Four times a week, New York Times food editor Sam Sifton writes his cooking newsletter to some three million people around the world.

“It’s a practice, almost in the religious sense of the word. Buddhists sit, I write newsletters,” Mr. Sifton said to a rapt audience at the Harbor View Hotel in Edgartown Thursday afternoon.

Cook the Vineyard editor and author Susie Middleton led the wide-ranging, insightful and often funny conversation titled All the Food That’s Fit to Eat. The event was sponsored by the Vineyard Gazette Media Group as part of this weekend’s Martha’s Vineyard Food & Wine Festival.

Mr. Sifton’s newsletter is just part of his work as editor of NYT Cooking, the subscription-only service he founded that also includes a database of the newspaper’s extensive recipe archive, how-to guides and cooking videos.

Before launching NYT Cooking, Mr. Sifton was the national editor, restaurant critic and culture editor at the New York Times. He is also a columnist for the newspaper’s Sunday magazine.

A packed room full of hungry listeners. — Jeanna Shepard

While only the digital age could have produced NYT Cooking, it has a strictly analog predecessor, created by a man who was the paper’s food editor long before Mr. Sifton was born.

Craig Claiborne’s The New York Times Cookbook, published in 1961, was “a national bestseller at a time when the New York Times was not a national newspaper” and has proved its staying power, Mr. Sifton told the audience.

“I kept running into that cookbook in people’s kitchens,” he said. “So when the chance came to transform the dead article assets of these recipes that we had online into a searchable database, I had a hunch that we might be able to capture that lightning in a bottle a second time—although not a bottle, a phone,” Mr. Sifton added, as the audience laughed.

Online is also where NYT Cooking readers will find a brand-new recipe first, Mr. Sifton said.

“I love [print] dearly, but that’s literally the last place it shows up,” he said.

Still, Mr. Sifton said, “in some ways, the most important thing we do is print the paper and send it out.”

Audience members applauded heartily as he added, “The notion that there is a boat coming here every morning with our newspaper on it, I love that and I will love that until the day I die.”

When choosing recipes to publish on NYT Cooking, Mr. Sifton has to keep a number of things in mind.

“You don’t have to cook with the seasons, but you’re kind of a jerk if you don’t,” he said.

On the other hand, with many of his readers in Australia, Mr. Sifton can’t rely too heavily on “seasonal” recipes. When North Americans are eating summer salads, people in the Southern Hemisphere want hearty stews, he said.

Fortunately, Mr. Sifton said, today’s online retailers can supply home cooks with almost any ingredient, however exotic.

“The idea that you can’t find an ingredient or a condiment or an herb is no longer the case,” he said.

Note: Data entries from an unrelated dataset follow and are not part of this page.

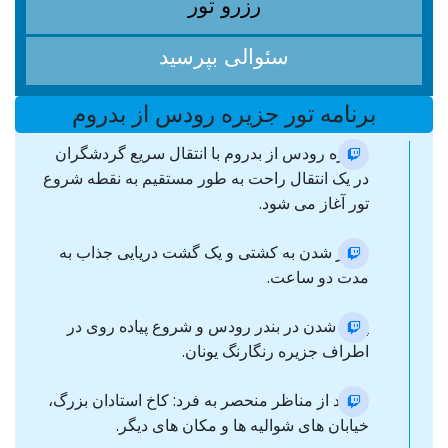
رزرو تور
سئوالی بپرسید
برنامه تور جزیره رودس از بدروم
جزیره رودس از بدروم با انتقال سریع گردشگران
در یک انتقال راحت به طور مستقیم به نقطه شروع
تور آغاز می شود.
سوار شدن به کشتی و یک گشت دریایی جذاب به
مدت دو ساعت.
پیاده شدن در بندر رودس و شروع پیاده روی در
اطراف جزیره رنگارنگ یونان.
بازدید از مناظر منحصر به فرد: کاخ استادان بزرگ،
خیابان های شوالیه ها و مکان های دیگر.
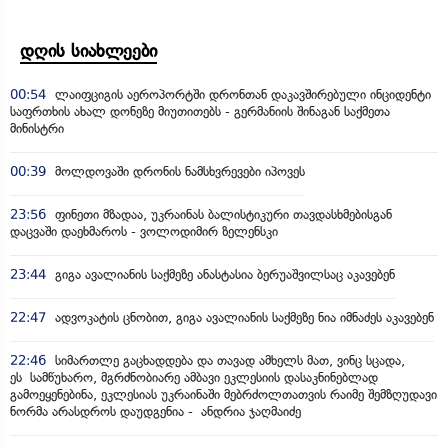
დღის სიახლეები
00:54
ლაიფციგის აეროპორტში დრონთან დაკავშირებული ინციდენტი
საფრთხის ახალ დონეზე მიუთითებს - გერმანიის შინაგან საქმეთა
მინისტრი
00:39
მოლდოვაში დრონის ნამსხვრევები იპოვეს
23:56
ფინეთი მზადაა, უკრაინას ბალისტიკური თავდასხმებისგან
დაცვაში დაეხმაროს - ვოლოდიმირ ზელენსკი
23:44
გიგა ავალიანის საქმეზე ანასტასია ბერუაშვილსაც აკავებენ
22:47
ადვოკატის ცნობით, გიგა ავალიანის საქმეზე ნია იმნაძეს აკავებენ
22:46
სიმართლე გაცხადდება და თავად ამხელს მათ, ვინც სცადა,
ეს სამწუხარო, მგრძნობიარე ამბავი ეკლესიის დასაკნინებლად
გამოეყენებინა, ეკლესიას უკრაინაში მებრძოლთათვის რაიმე შემზღუდავი
ნორმა არასდროს დაუდგენია - ანდრია ჯაღმაიძე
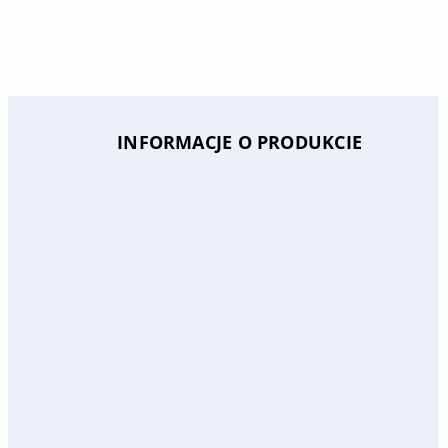
INFORMACJE O PRODUKCIE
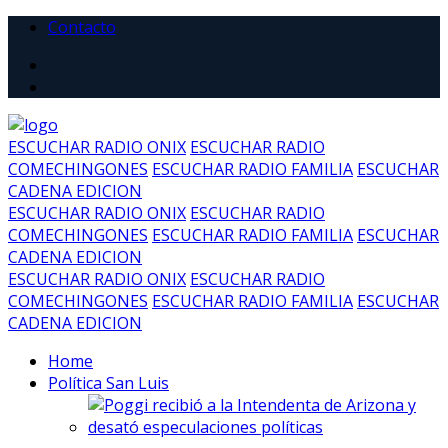
Contacto
ESCUCHAR RADIO ONIX
ESCUCHAR RADIO
COMECHINGONES
ESCUCHAR RADIO FAMILIA
ESCUCHAR
CADENA EDICION
ESCUCHAR RADIO ONIX
ESCUCHAR RADIO
COMECHINGONES
ESCUCHAR RADIO FAMILIA
ESCUCHAR
CADENA EDICION
ESCUCHAR RADIO ONIX
ESCUCHAR RADIO
COMECHINGONES
ESCUCHAR RADIO FAMILIA
ESCUCHAR
CADENA EDICION
Home
Política San Luis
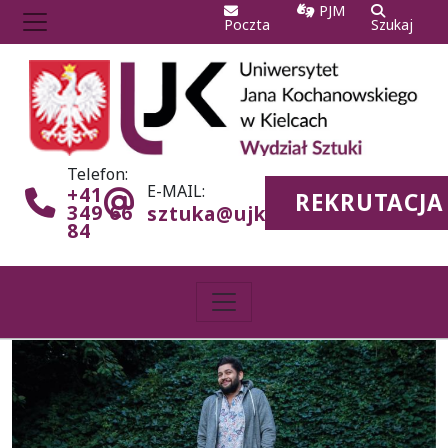
PJM
Poczta
Szukaj
Telefon:
E-MAIL:
+41
REKRUTACJA
349 66
sztuka@ujk.edu.pl
84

Asked by Ms. Middleton how his news experience has influenced his food work, Mr. Sifton began with his stint as culture editor.

“It’s my belief that restaurant criticism is a form of culture criticism, no different from dance criticism or literary criticism, architecture criticism or the like,” he said.

Thinking as a news editor, on the other hand, he sees a “desire to use cooking and recipes as a way of understanding the world in which we live.”

Writing his email newsletter four times a week “allows me to really think almost every day about our users, and what they are thinking about,” which isn’t always cooking, Mr. Sifton said.

“We don’t eat food in a vacuum,” he said. “When the news is bad, when a terrible thing has happened in the world, our [readership] numbers go up.”

Part of the increase comes from people taking refuge from distressing news, but Mr. Sifton said that for others, “it’s about bringing succor to loved ones, so that at the end of a terrible day ... to gather together and to serve those people is a great thing to do and makes people feel better.”

Mr. Sifton also discussed his upcoming cookbook, See You on Sunday, a follow-up to his book Thanksgiving: How to Cook it Right. The new book is a call for family-style meals, with recipes that can easily be scaled up or down.

“By the way, it doesn’t have to be Sunday. This isn’t a Christian tract,” he said. “It’s an argument in favor of gathering with friends and family on a regular cadence. . . please, more often than just every Thanksgiving.”